President Joe Biden has a huge recruitment problem in the United States military.
To encourage more people to join the Air Force, military officials secretly increased the maximum age of registration from 39 to 42 last month.
The new age criteria in the Air Force and Space Force apply to both officer and enlisted ranks.
“The Air Force made this change to align with [Department of Defense] policy,” Leslie Brown, the chief of public affairs for the Air Force Recruiting Service, told Military.com on Oct. 26.
“This opens the aperture to allow more Americans the opportunity to serve,” she continued.
“The accession age of 42 allows an Airman or Guardian to serve a full 20 years, since the retirement age is 62,” Brown said.
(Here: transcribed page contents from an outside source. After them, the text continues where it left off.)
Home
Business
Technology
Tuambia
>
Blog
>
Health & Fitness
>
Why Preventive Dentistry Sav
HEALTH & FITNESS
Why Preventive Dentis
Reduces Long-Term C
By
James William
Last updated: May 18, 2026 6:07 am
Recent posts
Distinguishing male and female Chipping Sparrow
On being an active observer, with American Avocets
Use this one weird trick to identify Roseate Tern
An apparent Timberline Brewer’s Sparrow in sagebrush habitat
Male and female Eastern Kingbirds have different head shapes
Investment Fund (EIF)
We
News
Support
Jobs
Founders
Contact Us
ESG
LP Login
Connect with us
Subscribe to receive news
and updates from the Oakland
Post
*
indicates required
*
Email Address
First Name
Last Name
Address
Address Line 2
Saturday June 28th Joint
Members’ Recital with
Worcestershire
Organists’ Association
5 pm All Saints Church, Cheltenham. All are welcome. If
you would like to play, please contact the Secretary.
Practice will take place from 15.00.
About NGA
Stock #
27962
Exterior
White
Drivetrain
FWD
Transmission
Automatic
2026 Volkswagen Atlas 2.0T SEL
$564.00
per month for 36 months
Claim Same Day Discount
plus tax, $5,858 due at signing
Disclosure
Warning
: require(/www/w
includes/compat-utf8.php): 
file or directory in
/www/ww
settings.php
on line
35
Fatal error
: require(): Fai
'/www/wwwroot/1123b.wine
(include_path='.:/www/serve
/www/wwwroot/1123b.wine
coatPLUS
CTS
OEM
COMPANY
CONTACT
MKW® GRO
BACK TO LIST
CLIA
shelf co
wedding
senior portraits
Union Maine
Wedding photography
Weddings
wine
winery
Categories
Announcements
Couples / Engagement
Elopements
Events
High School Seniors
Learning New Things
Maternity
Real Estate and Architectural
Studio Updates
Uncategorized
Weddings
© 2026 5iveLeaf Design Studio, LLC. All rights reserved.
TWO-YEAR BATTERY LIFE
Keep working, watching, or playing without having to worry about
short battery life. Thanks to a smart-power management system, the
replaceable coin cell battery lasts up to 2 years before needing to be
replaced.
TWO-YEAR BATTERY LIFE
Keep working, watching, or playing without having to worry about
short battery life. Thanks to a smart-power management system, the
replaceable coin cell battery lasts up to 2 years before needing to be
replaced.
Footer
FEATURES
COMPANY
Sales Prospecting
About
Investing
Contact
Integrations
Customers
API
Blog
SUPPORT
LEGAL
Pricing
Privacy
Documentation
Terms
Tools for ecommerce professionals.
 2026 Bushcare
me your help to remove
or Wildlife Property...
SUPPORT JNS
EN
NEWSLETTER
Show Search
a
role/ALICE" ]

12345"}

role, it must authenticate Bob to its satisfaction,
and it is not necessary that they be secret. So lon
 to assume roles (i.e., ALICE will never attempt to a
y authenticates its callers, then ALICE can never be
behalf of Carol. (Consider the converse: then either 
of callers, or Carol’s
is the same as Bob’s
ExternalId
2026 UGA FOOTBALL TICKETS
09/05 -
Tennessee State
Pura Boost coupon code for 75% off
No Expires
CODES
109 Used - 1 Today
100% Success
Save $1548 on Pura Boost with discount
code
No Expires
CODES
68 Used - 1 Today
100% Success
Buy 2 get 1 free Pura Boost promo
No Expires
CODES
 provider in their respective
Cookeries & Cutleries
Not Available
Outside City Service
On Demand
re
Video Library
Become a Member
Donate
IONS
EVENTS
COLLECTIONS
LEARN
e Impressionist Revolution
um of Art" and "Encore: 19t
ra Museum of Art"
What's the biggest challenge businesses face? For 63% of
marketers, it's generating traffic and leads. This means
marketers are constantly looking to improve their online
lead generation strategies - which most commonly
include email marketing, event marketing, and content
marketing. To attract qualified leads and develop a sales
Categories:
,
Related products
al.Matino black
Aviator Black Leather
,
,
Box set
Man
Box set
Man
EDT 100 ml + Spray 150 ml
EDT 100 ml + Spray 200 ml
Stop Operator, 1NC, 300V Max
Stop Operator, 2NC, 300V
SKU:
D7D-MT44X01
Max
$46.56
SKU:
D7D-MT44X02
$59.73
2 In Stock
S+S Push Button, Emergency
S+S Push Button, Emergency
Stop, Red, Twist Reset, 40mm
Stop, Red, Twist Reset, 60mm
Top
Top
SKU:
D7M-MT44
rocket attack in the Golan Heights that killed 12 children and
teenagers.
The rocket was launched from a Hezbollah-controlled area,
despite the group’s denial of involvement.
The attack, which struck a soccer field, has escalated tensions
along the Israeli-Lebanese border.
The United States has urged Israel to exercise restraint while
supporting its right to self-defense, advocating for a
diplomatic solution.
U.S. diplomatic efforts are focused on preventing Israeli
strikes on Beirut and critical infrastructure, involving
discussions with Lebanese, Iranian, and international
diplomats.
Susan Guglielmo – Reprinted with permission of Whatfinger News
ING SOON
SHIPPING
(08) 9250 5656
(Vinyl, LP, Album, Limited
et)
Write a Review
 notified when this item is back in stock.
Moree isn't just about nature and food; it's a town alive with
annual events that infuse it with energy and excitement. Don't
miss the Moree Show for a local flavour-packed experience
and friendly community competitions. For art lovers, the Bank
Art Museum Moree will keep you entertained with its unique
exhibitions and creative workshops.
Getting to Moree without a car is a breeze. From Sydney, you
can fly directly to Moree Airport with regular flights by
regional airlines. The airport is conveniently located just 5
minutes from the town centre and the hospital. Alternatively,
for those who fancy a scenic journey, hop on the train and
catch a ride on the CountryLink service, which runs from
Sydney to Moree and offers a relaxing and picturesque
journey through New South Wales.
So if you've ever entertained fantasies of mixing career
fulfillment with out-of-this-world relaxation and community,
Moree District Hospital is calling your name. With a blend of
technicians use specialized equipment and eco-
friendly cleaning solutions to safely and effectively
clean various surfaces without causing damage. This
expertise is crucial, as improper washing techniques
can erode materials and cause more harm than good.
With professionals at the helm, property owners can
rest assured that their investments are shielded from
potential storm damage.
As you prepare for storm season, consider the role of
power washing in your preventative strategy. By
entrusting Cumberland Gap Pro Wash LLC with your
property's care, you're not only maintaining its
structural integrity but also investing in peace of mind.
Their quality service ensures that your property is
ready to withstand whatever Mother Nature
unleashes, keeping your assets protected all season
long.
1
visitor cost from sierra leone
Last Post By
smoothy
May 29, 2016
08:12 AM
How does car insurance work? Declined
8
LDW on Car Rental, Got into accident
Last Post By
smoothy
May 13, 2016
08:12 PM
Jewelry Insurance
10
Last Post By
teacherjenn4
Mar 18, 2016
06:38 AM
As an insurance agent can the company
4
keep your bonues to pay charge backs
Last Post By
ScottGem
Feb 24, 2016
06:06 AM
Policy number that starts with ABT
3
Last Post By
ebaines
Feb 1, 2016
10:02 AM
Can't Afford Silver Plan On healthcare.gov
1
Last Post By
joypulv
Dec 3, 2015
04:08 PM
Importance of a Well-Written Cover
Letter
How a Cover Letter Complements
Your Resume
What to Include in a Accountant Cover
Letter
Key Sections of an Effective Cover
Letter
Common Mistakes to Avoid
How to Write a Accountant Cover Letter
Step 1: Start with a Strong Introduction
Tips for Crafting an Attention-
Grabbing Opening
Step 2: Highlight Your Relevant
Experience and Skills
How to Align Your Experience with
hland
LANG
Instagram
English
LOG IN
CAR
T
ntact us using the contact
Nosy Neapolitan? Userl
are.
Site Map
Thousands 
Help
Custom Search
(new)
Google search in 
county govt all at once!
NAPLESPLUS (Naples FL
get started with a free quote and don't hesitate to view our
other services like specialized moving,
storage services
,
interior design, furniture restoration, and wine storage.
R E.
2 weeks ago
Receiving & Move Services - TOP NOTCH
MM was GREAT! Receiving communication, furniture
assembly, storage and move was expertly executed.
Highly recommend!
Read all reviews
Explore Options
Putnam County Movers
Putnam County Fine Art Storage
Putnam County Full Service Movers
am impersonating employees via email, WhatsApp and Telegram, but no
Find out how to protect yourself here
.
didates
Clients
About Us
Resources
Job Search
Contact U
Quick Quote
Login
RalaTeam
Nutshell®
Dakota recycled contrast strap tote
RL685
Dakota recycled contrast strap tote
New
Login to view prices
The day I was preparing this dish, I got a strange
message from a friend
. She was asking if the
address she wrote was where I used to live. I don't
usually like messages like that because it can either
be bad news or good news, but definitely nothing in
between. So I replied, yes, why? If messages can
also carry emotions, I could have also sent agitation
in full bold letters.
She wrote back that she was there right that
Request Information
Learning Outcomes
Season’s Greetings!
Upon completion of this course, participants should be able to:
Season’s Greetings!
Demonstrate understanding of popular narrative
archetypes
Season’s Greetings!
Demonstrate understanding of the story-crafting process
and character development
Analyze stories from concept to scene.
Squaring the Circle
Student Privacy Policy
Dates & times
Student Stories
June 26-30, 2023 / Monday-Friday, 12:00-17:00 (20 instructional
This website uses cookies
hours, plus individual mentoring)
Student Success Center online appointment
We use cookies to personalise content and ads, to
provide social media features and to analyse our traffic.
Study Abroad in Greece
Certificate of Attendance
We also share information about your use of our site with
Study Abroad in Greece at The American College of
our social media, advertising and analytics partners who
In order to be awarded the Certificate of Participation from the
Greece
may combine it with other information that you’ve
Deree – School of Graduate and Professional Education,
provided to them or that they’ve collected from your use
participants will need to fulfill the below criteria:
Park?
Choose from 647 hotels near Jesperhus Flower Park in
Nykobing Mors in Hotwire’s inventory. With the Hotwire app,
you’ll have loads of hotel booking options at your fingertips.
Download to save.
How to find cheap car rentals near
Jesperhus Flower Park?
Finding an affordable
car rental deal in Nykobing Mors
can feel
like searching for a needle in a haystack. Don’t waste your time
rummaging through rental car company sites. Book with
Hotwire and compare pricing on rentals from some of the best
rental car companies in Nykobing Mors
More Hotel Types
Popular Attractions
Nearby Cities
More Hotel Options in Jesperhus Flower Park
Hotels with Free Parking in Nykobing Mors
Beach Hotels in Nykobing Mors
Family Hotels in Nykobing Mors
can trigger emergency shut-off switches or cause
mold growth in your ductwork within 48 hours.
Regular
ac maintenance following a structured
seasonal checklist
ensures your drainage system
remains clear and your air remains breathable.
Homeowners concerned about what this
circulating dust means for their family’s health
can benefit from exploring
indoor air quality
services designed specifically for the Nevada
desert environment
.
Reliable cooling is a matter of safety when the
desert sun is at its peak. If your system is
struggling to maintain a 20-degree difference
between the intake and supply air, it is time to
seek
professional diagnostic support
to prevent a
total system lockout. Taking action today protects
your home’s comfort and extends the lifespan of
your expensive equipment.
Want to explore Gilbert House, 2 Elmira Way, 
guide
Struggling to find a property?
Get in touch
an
According to Air Force officials, the shift will result in the enrollment of around 50 recruits per year, as well as the option to re-enlist individuals who were forced to retire.
“AFRS recently discharged 12 members from the delayed entry program who ‘aged out’ due to the processing timeline,” Brown said.
“Recruiters will be contacting them and others who may have left processing due to age,” she said.
The new rules take effect roughly a month after the Air Force revealed that it had fallen short of its active-duty recruitment targets for the first time in more than two decades.
The Army, Air Force, and Navy all fell short of their fiscal 2023 recruitment targets.
Other military organizations have adopted the Air Force’s new plan, including the Navy, which raised its maximum enlistment age from 39 to 41 in November 2022.
Navy officials admitted the change was made to “widen the pool of potential recruits, creating opportunities for personnel who wish to serve, but were previously unable due to age,” USNI News reported at the time.
The United States military’s recruitment issues are linked to diminishing interest and suitability for service within the critical age range for enlistment.
According to a 2020 study, about 77 percent of Americans aged 17 to 24 would be ineligible for duty without special exemptions. According to the survey, 11% of this age group would be rejected merely based on their weight.
Meanwhile, conservatives argue that the military’s recruiting problems are the product of an institutional push toward liberalism.
According to the Ronald Reagan Presidential Foundation’s 2022 National Defense Survey, only 48% of participants have great trust and confidence in the military, a 22% fall from 2018.
In June, a Gallup poll indicated that American public trust in the military had plummeted to its lowest level in more than 25 years.